• _PROBLEM TO SOLVE_: Rewrite everything from the start of the records down to the line containing "MÁS INFORMACIÓN", both ends included, changing "Instructions" to "Directions" and keeping all else the same. Return only those lines and omit the pictures.

───

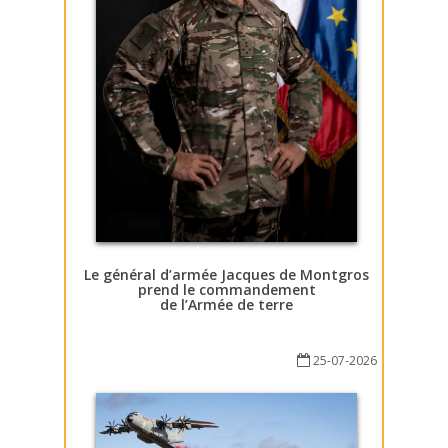
Le général d’armée Jacques de Montgros
prend le commandement
de l’Armée de terre
25-07-2026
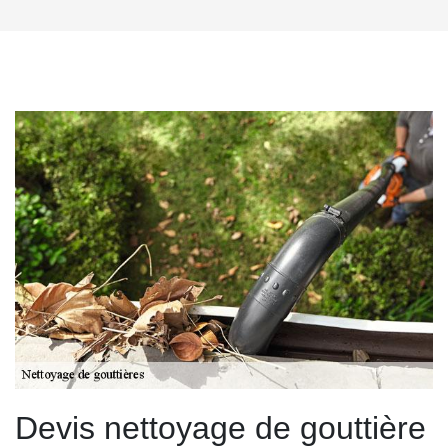
Devis nettoyage de gouttière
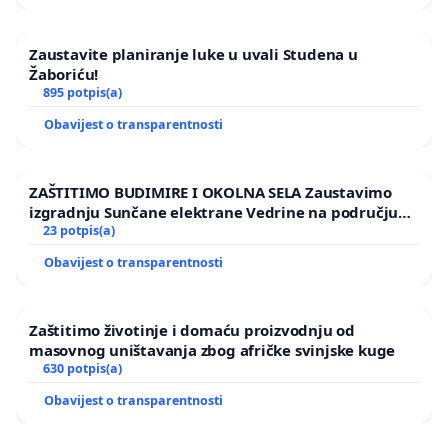
Zaustavite planiranje luke u uvali Studena u
Žaboriću!
895 potpis(a)
Obavijest o transparentnosti
ZAŠTITIMO BUDIMIRE I OKOLNA SELA Zaustavimo
izgradnju Sunčane elektrane Vedrine na području
Ugljana
23 potpis(a)
Obavijest o transparentnosti
Zaštitimo životinje i domaću proizvodnju od
masovnog uništavanja zbog afričke svinjske kuge
630 potpis(a)
Obavijest o transparentnosti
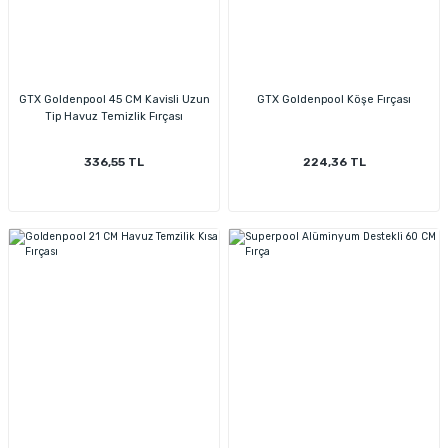
GTX Goldenpool 45 CM Kavisli Uzun
GTX Goldenpool Köşe Fırçası
Tip Havuz Temizlik Fırçası
336,55 TL
224,36 TL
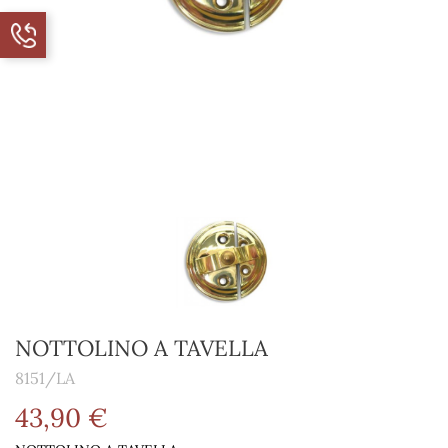
NOTTOLINO A TAVELLA
8151/LA
43,90 €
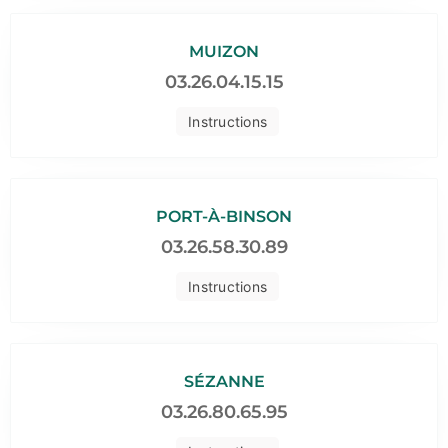
MUIZON
03.26.04.15.15
Instructions
PORT-À-BINSON
03.26.58.30.89
Instructions
SÉZANNE
03.26.80.65.95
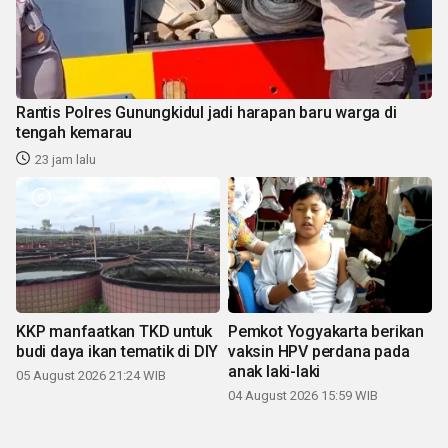
Rantis Polres Gunungkidul jadi harapan baru warga di
tengah kemarau
23 jam lalu
KKP manfaatkan TKD untuk
Pemkot Yogyakarta berikan
budi daya ikan tematik di DIY
vaksin HPV perdana pada
anak laki-laki
05 August 2026 21:24 WIB
04 August 2026 15:59 WIB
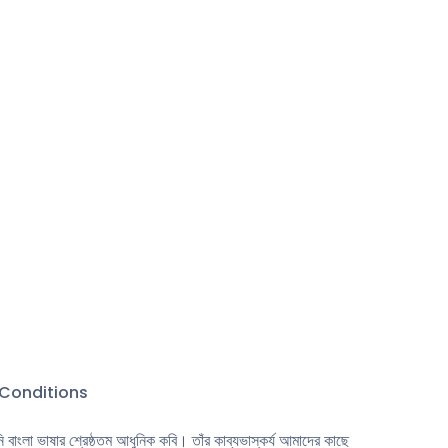
১৩৯ ।
ঁর কব্জির জোর
Conditions
িনি বাংলা ভাষার শ্রেষ্ঠতম আধুনিক কবি। তাঁর কাব্যভাস্কর্য আমাদের কাছে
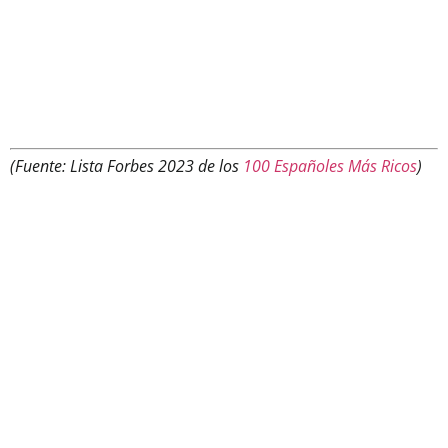
(Fuente: Lista Forbes 2023 de los
100 Españoles Más Ricos
)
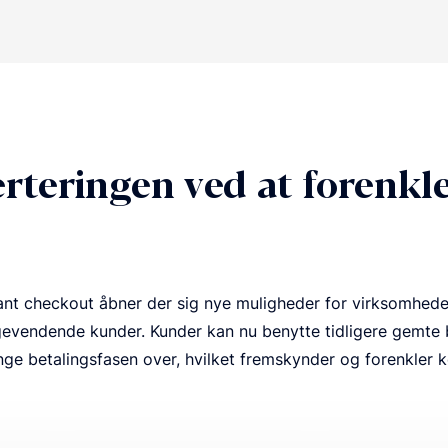
rteringen ved at forenkl
tant checkout åbner der sig nye muligheder for virksomhede
gevendende kunder. Kunder kan nu benytte tidligere gemte 
inge betalingsfasen over, hvilket fremskynder og forenkler 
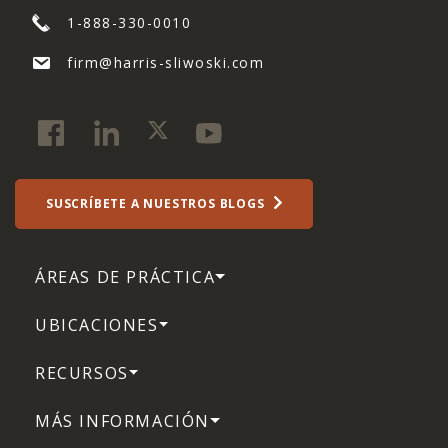
1-888-330-0010
firm@harris-sliwoski.com
SUSCRÍBETE A NUESTROS BLOGS
ÁREAS DE PRÁCTICA
UBICACIONES
RECURSOS
MÁS INFORMACIÓN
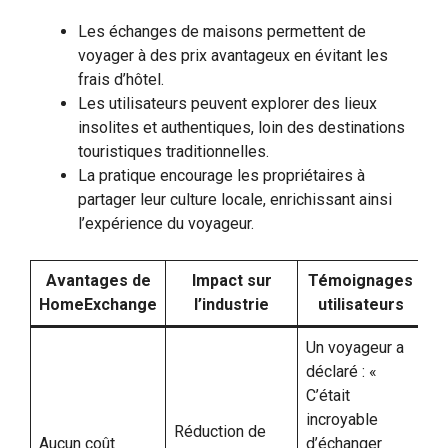
Les échanges de maisons permettent de
voyager à des prix avantageux en évitant les
frais d’hôtel.
Les utilisateurs peuvent explorer des lieux
insolites et authentiques, loin des destinations
touristiques traditionnelles.
La pratique encourage les propriétaires à
partager leur culture locale, enrichissant ainsi
l’expérience du voyageur.
Avantages de
Impact sur
Témoignages
HomeExchange
l’industrie
utilisateurs
Un voyageur a
déclaré : «
C’était
incroyable
Réduction de
Aucun coût
d’échanger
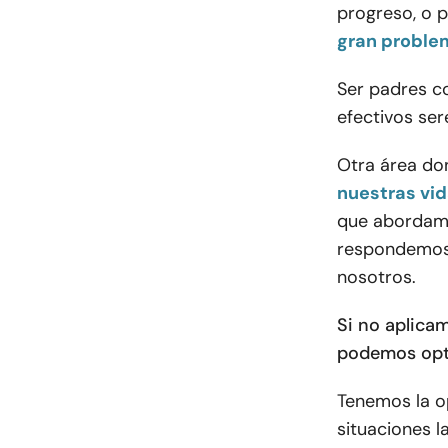
progreso, o 
gran proble
Ser padres c
efectivos ser
Otra área do
nuestras vi
que abordamo
respondemos 
nosotros.
Si no aplicam
podemos optar
Tenemos la op
situaciones l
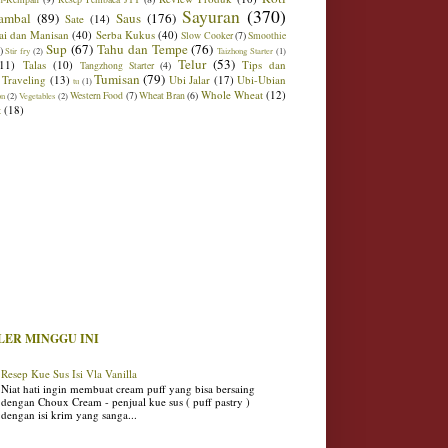
Sayuran
(370)
ambal
(89)
Saus
(176)
Sate
(14)
ai dan Manisan
(40)
Serba Kukus
(40)
Slow Cooker
(7)
Smoothie
Sup
(67)
Tahu dan Tempe
(76)
)
Stir fry
(2)
Taizhong Starter
(1)
Telur
(53)
(11)
Talas
(10)
Tips dan
Tangzhong Starter
(4)
Tumisan
(79)
Traveling
(13)
Ubi Jalar
(17)
Ubi-Ubian
tu
(1)
Whole Wheat
(12)
Western Food
(7)
Wheat Bran
(6)
on
(2)
Vegetables
(2)
t
(18)
LER MINGGU INI
Resep Kue Sus Isi Vla Vanilla
Niat hati ingin membuat cream puff yang bisa bersaing
dengan Choux Cream - penjual kue sus ( puff pastry )
dengan isi krim yang sanga...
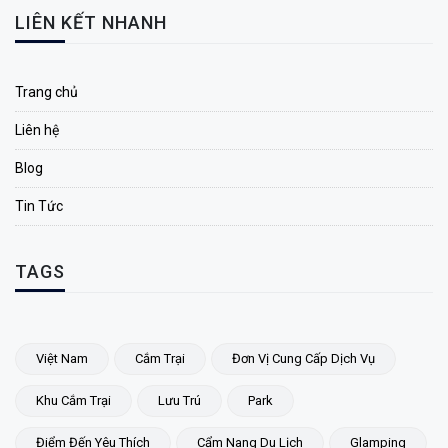
LIÊN KẾT NHANH
Trang chủ
Liên hệ
Blog
Tin Tức
TAGS
Việt Nam
Cắm Trại
Đơn Vị Cung Cấp Dịch Vụ
Khu Cắm Trại
Lưu Trú
Park
Điểm Đến Yêu Thích
Cẩm Nang Du Lịch
Glamping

───

• _WRITTEN SOLUTION_:
Le général d’armée Jacques de Montgros
prend le commandement
de l’Armée de terre
25-07-2026
Devis nettoyage de gouttière
Zaustavite planiranje luke u uvali Studena u
Žaboriću!
895 potpis(a)
Obavijest o transparentnosti
ZAŠTITIMO BUDIMIRE I OKOLNA SELA Zaustavimo
izgradnju Sunčane elektrane Vedrine na području
Ugljana
23 potpis(a)
Obavijest o transparentnosti
Zaštitimo životinje i domaću proizvodnju od
masovnog uništavanja zbog afričke svinjske kuge
630 potpis(a)
Obavijest o transparentnosti
GTX Goldenpool 45 CM Kavisli Uzun
GTX Goldenpool Köşe Fırçası
Tip Havuz Temizlik Fırçası
336,55 TL
224,36 TL
NOTTOLINO A TAVELLA
8151/LA
43,90 €
MUIZON
03.26.04.15.15
Directions
PORT-À-BINSON
03.26.58.30.89
Directions
SÉZANNE
03.26.80.65.95
Rantis Polres Gunungkidul jadi harapan baru warga di
tengah kemarau
23 jam lalu
KKP manfaatkan TKD untuk
Pemkot Yogyakarta berikan
budi daya ikan tematik di DIY
vaksin HPV perdana pada
anak laki-laki
05 August 2026 21:24 WIB
04 August 2026 15:59 WIB
১৩৯ ।
ঁর কব্জির জোর
Conditions
িনি বাংলা ভাষার শ্রেষ্ঠতম আধুনিক কবি। তাঁর কাব্যভাস্কর্য আমাদের কাছে
(Fuente: Lista Forbes 2023 de los
100 Españoles Más Ricos
)
rteringen ved at forenkl
tant checkout åbner der sig nye muligheder for virksomhede
gevendende kunder. Kunder kan nu benytte tidligere gemte 
inge betalingsfasen over, hvilket fremskynder og forenkler 
1-888-330-0010
firm@harris-sliwoski.com
SUSCRÍBETE A NUESTROS BLOGS
ÁREAS DE PRÁCTICA
UBICACIONES
RECURSOS
MÁS INFORMACIÓN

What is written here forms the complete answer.